Hoffman 37 implanted highly metastatic human cell line expressing
GFP into the left lungs of nude mice and then followed
primary and metastatic growth in real time by analyzing
the mice under fluorescence light. Similarly, Rosol and colleagues
39 injected into the left ventricle luciferase- labeled metastatic
cells and followed in real time their localization in the
lungs by using in vivo bioluminescent imaging. More recently,
Acuff and colleagues 29 have used luciferase- labeled human
NSCLC cells to determine in real time the contribution of
host-derived matrix metalloproteinases to the survival and the
early establishment of tumors in the lung. Finally, noninvasive
in real-time imaging has been recently employed to determine
the effect of systemic delivery of capsid- modified adenoviruses
in an orthotopic model of advanced lung cancer. 40 Thus, the
use of labeled cells clearly facilitates in vivo imaging as well as
longitudinal studies as the same mouse can be monitored over
time (Fig. 13.2).
The different orthotopic models of lung cancers, in combination
with the intravital imaging of GFP-expressing cells,
clearly allow one to follow in real time the effects of chemopreventive
and/or antimetastatic drugs. In addition, they allow to
asses some critical parameters related to the use of these drugs
for cancer treatment and/or prevention, such as (a) the selection
of the tumor models that better resemble the phases of
tumor progression in humans, (b) the route of administration
of the drug, (c) the maximal dose tolerated, (d) the relationship
between the desired therapeutic benefits and the length
of the treatment, and (e) how long the beneficial effects of the
drug last upon withdrawal. It has been observed that orthotopically
transplanted human SCLC display a different chemosensitivity
pattern compared with the subcutaneously transplanted
model, 41 clearly suggesting a different pharmacodynamics between
the orthotopic lung and the ectopic subcutaneous sites.
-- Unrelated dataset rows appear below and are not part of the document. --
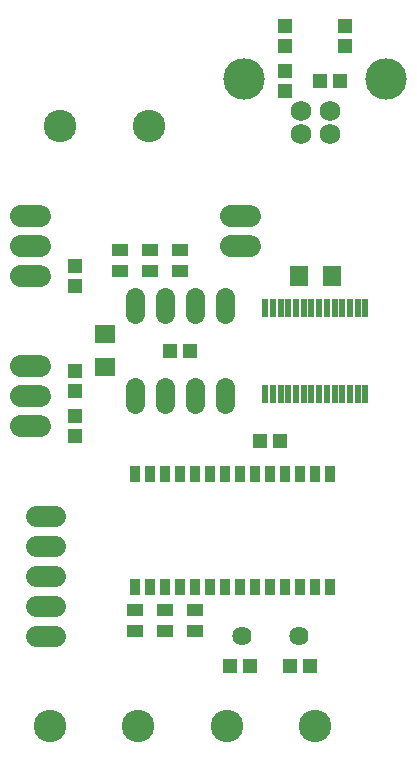
<source format=gts>
G75*
G70*
%OFA0B0*%
%FSLAX24Y24*%
%IPPOS*%
%LPD*%
%AMOC8*
5,1,8,0,0,1.08239X$1,22.5*
%
%ADD10R,0.0380X0.0580*%
%ADD11C,0.0640*%
%ADD12R,0.0513X0.0474*%
%ADD13C,0.0640*%
%ADD14R,0.0631X0.0710*%
%ADD15R,0.0474X0.0513*%
%ADD16R,0.0217X0.0630*%
%ADD17C,0.0680*%
%ADD18C,0.1380*%
%ADD19C,0.0714*%
%ADD20C,0.1080*%
%ADD21C,0.0720*%
%ADD22R,0.0710X0.0631*%
%ADD23R,0.0552X0.0395*%
D10*
X026101Y016719D03*
X026601Y016719D03*
X027101Y016719D03*
X027601Y016719D03*
X028101Y016719D03*
X028601Y016719D03*
X029101Y016719D03*
X029601Y016719D03*
X030101Y016719D03*
X030601Y016719D03*
X031101Y016719D03*
X031601Y016719D03*
X032101Y016719D03*
X032601Y016719D03*
X032601Y020483D03*
X032101Y020483D03*
X031601Y020483D03*
X031101Y020483D03*
X030601Y020483D03*
X030101Y020483D03*
X029601Y020483D03*
X029101Y020483D03*
X028601Y020483D03*
X028101Y020483D03*
X027601Y020483D03*
X027101Y020483D03*
X026601Y020483D03*
X026101Y020483D03*
D11*
X029651Y015101D03*
X031551Y015101D03*
D12*
X031266Y014101D03*
X031935Y014101D03*
X029935Y014101D03*
X029266Y014101D03*
X030266Y021601D03*
X030935Y021601D03*
X027935Y024601D03*
X027266Y024601D03*
X032266Y033601D03*
X032935Y033601D03*
D13*
X029101Y026381D02*
X029101Y025821D01*
X028101Y025821D02*
X028101Y026381D01*
X027101Y026381D02*
X027101Y025821D01*
X026101Y025821D02*
X026101Y026381D01*
X026101Y023381D02*
X026101Y022821D01*
X027101Y022821D02*
X027101Y023381D01*
X028101Y023381D02*
X028101Y022821D01*
X029101Y022821D02*
X029101Y023381D01*
D14*
X031550Y027101D03*
X032652Y027101D03*
D15*
X024101Y026766D03*
X024101Y027435D03*
X024101Y023935D03*
X024101Y023266D03*
X024101Y022435D03*
X024101Y021766D03*
X031101Y033266D03*
X031101Y033935D03*
X031101Y034766D03*
X031101Y035435D03*
X033101Y035435D03*
X033101Y034766D03*
D16*
X032996Y026040D03*
X032741Y026040D03*
X032485Y026040D03*
X032229Y026040D03*
X031973Y026040D03*
X031717Y026040D03*
X031461Y026040D03*
X031205Y026040D03*
X030949Y026040D03*
X030693Y026040D03*
X030437Y026040D03*
X033252Y026040D03*
X033508Y026040D03*
X033764Y026040D03*
X033764Y023161D03*
X033508Y023161D03*
X033252Y023161D03*
X032996Y023161D03*
X032741Y023161D03*
X032485Y023161D03*
X032229Y023161D03*
X031973Y023161D03*
X031717Y023161D03*
X031461Y023161D03*
X031205Y023161D03*
X030949Y023161D03*
X030693Y023161D03*
X030437Y023161D03*
D17*
X031609Y031821D03*
X032593Y031821D03*
X032593Y032601D03*
X031609Y032601D03*
D18*
X029731Y033671D03*
X034471Y033671D03*
D19*
X023418Y019101D02*
X022784Y019101D01*
X022784Y018101D02*
X023418Y018101D01*
X023418Y017101D02*
X022784Y017101D01*
X022784Y016101D02*
X023418Y016101D01*
X023418Y015101D02*
X022784Y015101D01*
D20*
X023243Y012101D03*
X026195Y012101D03*
X029148Y012101D03*
X032101Y012101D03*
X026554Y032101D03*
X023601Y032101D03*
D21*
X022921Y029101D02*
X022281Y029101D01*
X022281Y028101D02*
X022921Y028101D01*
X022921Y027101D02*
X022281Y027101D01*
X022281Y024101D02*
X022921Y024101D01*
X022921Y023101D02*
X022281Y023101D01*
X022281Y022101D02*
X022921Y022101D01*
X029281Y028101D02*
X029921Y028101D01*
X029921Y029101D02*
X029281Y029101D01*
D22*
X025101Y025152D03*
X025101Y024050D03*
D23*
X025601Y027246D03*
X025601Y027955D03*
X026601Y027955D03*
X027601Y027955D03*
X027601Y027246D03*
X026601Y027246D03*
X027101Y015955D03*
X026101Y015955D03*
X026101Y015246D03*
X027101Y015246D03*
X028101Y015246D03*
X028101Y015955D03*
M02*

</source>
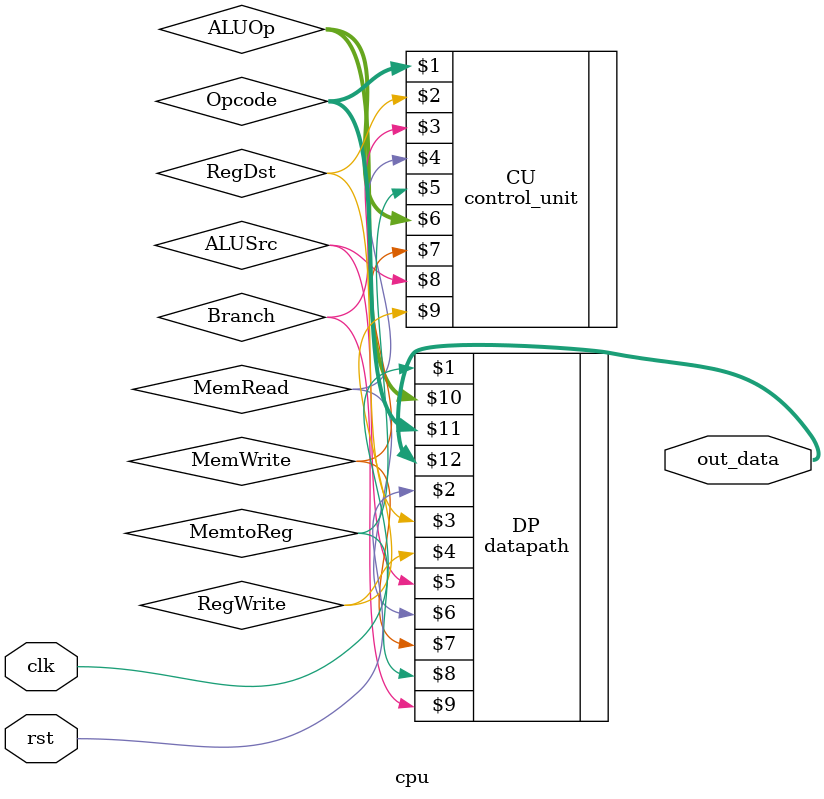
<source format=v>
module cpu(clk, rst, out_data);//,  ALU_result, mux_32_out, rd_data1, rd_data2, signExtend_out, PC_out, Instructions);
	
	input clk;
	input rst;
	
	output [31:0] out_data;
	
	
/*
	output [31:0] ALU_result; // For debug
	output [31:0] mux_32_out;
	output [31:0] rd_data1;
	output [31:0] rd_data2;
	output [31:0] signExtend_out;
	output [31:0] PC_out;
	output [31:0] Instructions;
	*/
	//Signal Declarations:
	
	wire RegDst;
	wire RegWrite;
	wire ALUSrc;
	wire MemRead;
	wire MemWrite;
	wire MemtoReg;
	wire Branch;
	wire [1:0] ALUOp;
	wire [5:0] Opcode;
	wire [31:0] out_data;
	
	
	// Instantiations
	
	datapath DP(clk, rst, RegDst, RegWrite, ALUSrc, MemRead, MemWrite, MemtoReg, Branch, ALUOp, Opcode, out_data);//,  ALU_result, mux_32_out, rd_data1, rd_data2, signExtend_out, PC_out, Instructions);
	
	control_unit CU(Opcode, RegDst, Branch, MemRead, MemtoReg, ALUOp, MemWrite, ALUSrc, RegWrite);
	
	
	
endmodule
</source>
Using an orthotopic human lung cancer model, Liu and colleagues
42 showed that KP-392, a potent selective inhibitor of
integrin-linked kinase, can be used in combination with cisplatin
to enhance tumor necrosis and decrease lung cancer progression.
In addition, in vivo inhibition of both vascular endothelial
growth factor receptor 2 (VEGFR2) and epidermal growth factor
receptor (EGFR) signaling pathways by ZD6474 resulted
in profound reduced angiogenesis as well as growth of human
lung adenocarcinoma cells orthotopically injected in mice, 43
suggesting that blocking both EGFR and VEGFR signaling
might be viewed as a valid tool for the management of locally
advanced lung cancer. Finally, aerosol nonviral gene delivery
system has been recently used to successfully deliver p53 gene
to mice intratracheally inoculated with H358 human NSCLC
cell line, 44 strongly indicating this therapeutic strategy might be
viewed as an option for patients with early lung cancer.
Thus, the orthotopic models of human cancer offer a tool
for the discovery of new chemopreventive and antimetastatic
agents, for the design of drug treatment regimes, and for investigating
their mechanism of actions in a model that better resembles
the phases of tumor progression observed in humans.